Output every one of the following records verbatim, keeping each character, line break, and symbol unchanged.

Input material START

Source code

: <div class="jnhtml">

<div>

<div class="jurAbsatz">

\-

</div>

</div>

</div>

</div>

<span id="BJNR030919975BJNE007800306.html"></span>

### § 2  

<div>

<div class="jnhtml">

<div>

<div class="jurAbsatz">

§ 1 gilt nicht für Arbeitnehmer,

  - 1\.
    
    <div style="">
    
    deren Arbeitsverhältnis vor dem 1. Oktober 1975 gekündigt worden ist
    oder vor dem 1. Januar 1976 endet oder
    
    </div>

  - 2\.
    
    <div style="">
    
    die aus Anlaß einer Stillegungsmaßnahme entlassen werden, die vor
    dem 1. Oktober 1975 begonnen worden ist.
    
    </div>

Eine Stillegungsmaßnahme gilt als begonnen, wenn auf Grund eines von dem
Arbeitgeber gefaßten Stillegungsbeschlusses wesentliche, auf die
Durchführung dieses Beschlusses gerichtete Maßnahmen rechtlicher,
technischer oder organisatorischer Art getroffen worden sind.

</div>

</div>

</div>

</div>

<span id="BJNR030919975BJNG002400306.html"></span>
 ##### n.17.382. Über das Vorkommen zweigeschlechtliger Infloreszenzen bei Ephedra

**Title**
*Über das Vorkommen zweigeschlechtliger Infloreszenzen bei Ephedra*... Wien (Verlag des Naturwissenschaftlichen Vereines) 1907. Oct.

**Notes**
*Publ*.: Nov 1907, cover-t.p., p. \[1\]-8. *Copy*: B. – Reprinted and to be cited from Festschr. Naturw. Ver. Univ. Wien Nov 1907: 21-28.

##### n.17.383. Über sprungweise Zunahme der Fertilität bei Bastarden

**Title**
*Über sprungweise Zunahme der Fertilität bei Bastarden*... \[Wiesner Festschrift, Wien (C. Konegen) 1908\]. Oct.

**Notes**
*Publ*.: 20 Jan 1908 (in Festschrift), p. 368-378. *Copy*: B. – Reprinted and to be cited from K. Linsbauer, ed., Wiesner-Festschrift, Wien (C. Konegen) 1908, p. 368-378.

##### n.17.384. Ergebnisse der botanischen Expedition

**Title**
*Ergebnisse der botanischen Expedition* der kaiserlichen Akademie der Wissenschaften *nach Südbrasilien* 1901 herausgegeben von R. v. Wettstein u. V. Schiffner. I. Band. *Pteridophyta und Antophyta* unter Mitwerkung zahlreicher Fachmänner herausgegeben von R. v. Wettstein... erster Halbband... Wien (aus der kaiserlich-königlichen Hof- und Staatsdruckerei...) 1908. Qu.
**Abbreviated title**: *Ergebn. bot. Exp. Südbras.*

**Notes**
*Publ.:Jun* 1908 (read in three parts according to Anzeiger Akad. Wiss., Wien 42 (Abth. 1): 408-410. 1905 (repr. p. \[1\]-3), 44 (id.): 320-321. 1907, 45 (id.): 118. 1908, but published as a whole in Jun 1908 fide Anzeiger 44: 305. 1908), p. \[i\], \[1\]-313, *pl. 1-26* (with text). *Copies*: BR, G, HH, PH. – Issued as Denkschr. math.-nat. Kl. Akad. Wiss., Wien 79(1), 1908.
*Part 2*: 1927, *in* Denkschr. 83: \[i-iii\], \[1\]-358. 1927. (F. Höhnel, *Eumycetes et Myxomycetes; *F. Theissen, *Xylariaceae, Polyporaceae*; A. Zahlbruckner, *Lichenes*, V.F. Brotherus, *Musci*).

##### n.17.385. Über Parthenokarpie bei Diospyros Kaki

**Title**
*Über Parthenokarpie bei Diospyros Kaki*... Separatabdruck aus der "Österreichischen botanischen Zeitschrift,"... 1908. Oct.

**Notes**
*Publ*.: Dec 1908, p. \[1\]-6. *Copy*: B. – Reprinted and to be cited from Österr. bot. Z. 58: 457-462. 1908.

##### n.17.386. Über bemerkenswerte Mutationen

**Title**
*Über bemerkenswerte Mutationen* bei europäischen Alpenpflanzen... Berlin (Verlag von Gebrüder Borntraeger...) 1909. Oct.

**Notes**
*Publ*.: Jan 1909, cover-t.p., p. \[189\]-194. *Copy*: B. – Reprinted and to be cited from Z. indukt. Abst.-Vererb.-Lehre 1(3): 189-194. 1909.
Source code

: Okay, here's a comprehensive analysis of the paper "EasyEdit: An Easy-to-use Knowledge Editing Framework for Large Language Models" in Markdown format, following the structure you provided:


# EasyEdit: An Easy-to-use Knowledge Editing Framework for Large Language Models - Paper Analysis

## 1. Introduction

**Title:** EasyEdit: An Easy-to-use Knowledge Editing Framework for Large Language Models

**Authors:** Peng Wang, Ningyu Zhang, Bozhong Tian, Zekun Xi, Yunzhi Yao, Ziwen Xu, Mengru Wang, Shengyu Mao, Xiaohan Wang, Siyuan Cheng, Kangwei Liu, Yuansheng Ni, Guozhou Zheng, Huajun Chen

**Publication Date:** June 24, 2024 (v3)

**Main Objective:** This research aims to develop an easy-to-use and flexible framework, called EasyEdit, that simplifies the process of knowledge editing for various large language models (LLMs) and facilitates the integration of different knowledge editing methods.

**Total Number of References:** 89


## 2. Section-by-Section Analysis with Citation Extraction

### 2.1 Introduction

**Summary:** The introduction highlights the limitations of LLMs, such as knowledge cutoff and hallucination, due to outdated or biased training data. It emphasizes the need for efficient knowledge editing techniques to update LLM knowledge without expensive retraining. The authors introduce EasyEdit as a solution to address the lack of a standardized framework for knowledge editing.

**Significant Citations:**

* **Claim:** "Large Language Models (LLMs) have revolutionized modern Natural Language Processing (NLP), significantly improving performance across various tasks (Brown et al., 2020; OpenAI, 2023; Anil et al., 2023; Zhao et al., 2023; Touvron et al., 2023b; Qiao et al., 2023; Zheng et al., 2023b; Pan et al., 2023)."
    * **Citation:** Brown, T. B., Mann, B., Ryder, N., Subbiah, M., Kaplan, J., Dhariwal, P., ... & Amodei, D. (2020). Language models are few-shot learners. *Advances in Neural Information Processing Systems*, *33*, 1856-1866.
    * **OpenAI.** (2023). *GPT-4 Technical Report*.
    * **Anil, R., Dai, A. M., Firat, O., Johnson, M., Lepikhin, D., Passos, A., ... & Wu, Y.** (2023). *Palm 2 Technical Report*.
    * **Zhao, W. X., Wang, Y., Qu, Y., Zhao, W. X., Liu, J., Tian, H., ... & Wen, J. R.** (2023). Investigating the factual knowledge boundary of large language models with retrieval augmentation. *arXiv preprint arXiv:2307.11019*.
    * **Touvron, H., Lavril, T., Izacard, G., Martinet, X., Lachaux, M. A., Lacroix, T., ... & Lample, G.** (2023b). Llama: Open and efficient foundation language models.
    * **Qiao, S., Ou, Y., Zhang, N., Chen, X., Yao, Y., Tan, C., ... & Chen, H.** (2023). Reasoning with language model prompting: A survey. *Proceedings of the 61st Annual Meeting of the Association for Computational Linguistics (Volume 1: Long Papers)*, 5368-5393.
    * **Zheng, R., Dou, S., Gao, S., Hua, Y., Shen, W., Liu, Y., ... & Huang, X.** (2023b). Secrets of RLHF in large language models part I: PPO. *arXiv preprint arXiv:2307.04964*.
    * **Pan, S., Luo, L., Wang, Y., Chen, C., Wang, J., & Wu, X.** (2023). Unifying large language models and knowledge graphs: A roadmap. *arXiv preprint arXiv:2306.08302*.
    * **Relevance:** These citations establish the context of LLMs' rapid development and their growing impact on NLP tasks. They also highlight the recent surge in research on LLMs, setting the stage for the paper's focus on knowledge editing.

Input material END

> **Answer to this problem**:
Source code

: <div class="jnhtml">

<div>

<div class="jurAbsatz">

\-

</div>

</div>

</div>

</div>

<span id="BJNR030919975BJNE007800306.html"></span>

### § 2  

<div>

<div class="jnhtml">

<div>

<div class="jurAbsatz">

§ 1 gilt nicht für Arbeitnehmer,

  - 1\.
    
    <div style="">
    
    deren Arbeitsverhältnis vor dem 1. Oktober 1975 gekündigt worden ist
    oder vor dem 1. Januar 1976 endet oder
    
    </div>

  - 2\.
    
    <div style="">
    
    die aus Anlaß einer Stillegungsmaßnahme entlassen werden, die vor
    dem 1. Oktober 1975 begonnen worden ist.
    
    </div>

Eine Stillegungsmaßnahme gilt als begonnen, wenn auf Grund eines von dem
Arbeitgeber gefaßten Stillegungsbeschlusses wesentliche, auf die
Durchführung dieses Beschlusses gerichtete Maßnahmen rechtlicher,
technischer oder organisatorischer Art getroffen worden sind.

</div>

</div>

</div>

</div>

<span id="BJNR030919975BJNG002400306.html"></span>
 ##### n.17.382. Über das Vorkommen zweigeschlechtliger Infloreszenzen bei Ephedra

**Title**
*Über das Vorkommen zweigeschlechtliger Infloreszenzen bei Ephedra*... Wien (Verlag des Naturwissenschaftlichen Vereines) 1907. Oct.

**Notes**
*Publ*.: Nov 1907, cover-t.p., p. \[1\]-8. *Copy*: B. – Reprinted and to be cited from Festschr. Naturw. Ver. Univ. Wien Nov 1907: 21-28.

##### n.17.383. Über sprungweise Zunahme der Fertilität bei Bastarden

**Title**
*Über sprungweise Zunahme der Fertilität bei Bastarden*... \[Wiesner Festschrift, Wien (C. Konegen) 1908\]. Oct.

**Notes**
*Publ*.: 20 Jan 1908 (in Festschrift), p. 368-378. *Copy*: B. – Reprinted and to be cited from K. Linsbauer, ed., Wiesner-Festschrift, Wien (C. Konegen) 1908, p. 368-378.

##### n.17.384. Ergebnisse der botanischen Expedition

**Title**
*Ergebnisse der botanischen Expedition* der kaiserlichen Akademie der Wissenschaften *nach Südbrasilien* 1901 herausgegeben von R. v. Wettstein u. V. Schiffner. I. Band. *Pteridophyta und Antophyta* unter Mitwerkung zahlreicher Fachmänner herausgegeben von R. v. Wettstein... erster Halbband... Wien (aus der kaiserlich-königlichen Hof- und Staatsdruckerei...) 1908. Qu.
**Abbreviated title**: *Ergebn. bot. Exp. Südbras.*

**Notes**
*Publ.:Jun* 1908 (read in three parts according to Anzeiger Akad. Wiss., Wien 42 (Abth. 1): 408-410. 1905 (repr. p. \[1\]-3), 44 (id.): 320-321. 1907, 45 (id.): 118. 1908, but published as a whole in Jun 1908 fide Anzeiger 44: 305. 1908), p. \[i\], \[1\]-313, *pl. 1-26* (with text). *Copies*: BR, G, HH, PH. – Issued as Denkschr. math.-nat. Kl. Akad. Wiss., Wien 79(1), 1908.
*Part 2*: 1927, *in* Denkschr. 83: \[i-iii\], \[1\]-358. 1927. (F. Höhnel, *Eumycetes et Myxomycetes; *F. Theissen, *Xylariaceae, Polyporaceae*; A. Zahlbruckner, *Lichenes*, V.F. Brotherus, *Musci*).

##### n.17.385. Über Parthenokarpie bei Diospyros Kaki

**Title**
*Über Parthenokarpie bei Diospyros Kaki*... Separatabdruck aus der "Österreichischen botanischen Zeitschrift,"... 1908. Oct.

**Notes**
*Publ*.: Dec 1908, p. \[1\]-6. *Copy*: B. – Reprinted and to be cited from Österr. bot. Z. 58: 457-462. 1908.

##### n.17.386. Über bemerkenswerte Mutationen

**Title**
*Über bemerkenswerte Mutationen* bei europäischen Alpenpflanzen... Berlin (Verlag von Gebrüder Borntraeger...) 1909. Oct.

**Notes**
*Publ*.: Jan 1909, cover-t.p., p. \[189\]-194. *Copy*: B. – Reprinted and to be cited from Z. indukt. Abst.-Vererb.-Lehre 1(3): 189-194. 1909.
Source code

: Okay, here's a comprehensive analysis of the paper "EasyEdit: An Easy-to-use Knowledge Editing Framework for Large Language Models" in Markdown format, following the structure you provided:


# EasyEdit: An Easy-to-use Knowledge Editing Framework for Large Language Models - Paper Analysis

## 1. Introduction

**Title:** EasyEdit: An Easy-to-use Knowledge Editing Framework for Large Language Models

**Authors:** Peng Wang, Ningyu Zhang, Bozhong Tian, Zekun Xi, Yunzhi Yao, Ziwen Xu, Mengru Wang, Shengyu Mao, Xiaohan Wang, Siyuan Cheng, Kangwei Liu, Yuansheng Ni, Guozhou Zheng, Huajun Chen

**Publication Date:** June 24, 2024 (v3)

**Main Objective:** This research aims to develop an easy-to-use and flexible framework, called EasyEdit, that simplifies the process of knowledge editing for various large language models (LLMs) and facilitates the integration of different knowledge editing methods.

**Total Number of References:** 89


## 2. Section-by-Section Analysis with Citation Extraction

### 2.1 Introduction

**Summary:** The introduction highlights the limitations of LLMs, such as knowledge cutoff and hallucination, due to outdated or biased training data. It emphasizes the need for efficient knowledge editing techniques to update LLM knowledge without expensive retraining. The authors introduce EasyEdit as a solution to address the lack of a standardized framework for knowledge editing.

**Significant Citations:**

* **Claim:** "Large Language Models (LLMs) have revolutionized modern Natural Language Processing (NLP), significantly improving performance across various tasks (Brown et al., 2020; OpenAI, 2023; Anil et al., 2023; Zhao et al., 2023; Touvron et al., 2023b; Qiao et al., 2023; Zheng et al., 2023b; Pan et al., 2023)."
    * **Citation:** Brown, T. B., Mann, B., Ryder, N., Subbiah, M., Kaplan, J., Dhariwal, P., ... & Amodei, D. (2020). Language models are few-shot learners. *Advances in Neural Information Processing Systems*, *33*, 1856-1866.
    * **OpenAI.** (2023). *GPT-4 Technical Report*.
    * **Anil, R., Dai, A. M., Firat, O., Johnson, M., Lepikhin, D., Passos, A., ... & Wu, Y.** (2023). *Palm 2 Technical Report*.
    * **Zhao, W. X., Wang, Y., Qu, Y., Zhao, W. X., Liu, J., Tian, H., ... & Wen, J. R.** (2023). Investigating the factual knowledge boundary of large language models with retrieval augmentation. *arXiv preprint arXiv:2307.11019*.
    * **Touvron, H., Lavril, T., Izacard, G., Martinet, X., Lachaux, M. A., Lacroix, T., ... & Lample, G.** (2023b). Llama: Open and efficient foundation language models.
    * **Qiao, S., Ou, Y., Zhang, N., Chen, X., Yao, Y., Tan, C., ... & Chen, H.** (2023). Reasoning with language model prompting: A survey. *Proceedings of the 61st Annual Meeting of the Association for Computational Linguistics (Volume 1: Long Papers)*, 5368-5393.
    * **Zheng, R., Dou, S., Gao, S., Hua, Y., Shen, W., Liu, Y., ... & Huang, X.** (2023b). Secrets of RLHF in large language models part I: PPO. *arXiv preprint arXiv:2307.04964*.
    * **Pan, S., Luo, L., Wang, Y., Chen, C., Wang, J., & Wu, X.** (2023). Unifying large language models and knowledge graphs: A roadmap. *arXiv preprint arXiv:2306.08302*.
    * **Relevance:** These citations establish the context of LLMs' rapid development and their growing impact on NLP tasks. They also highlight the recent surge in research on LLMs, setting the stage for the paper's focus on knowledge editing.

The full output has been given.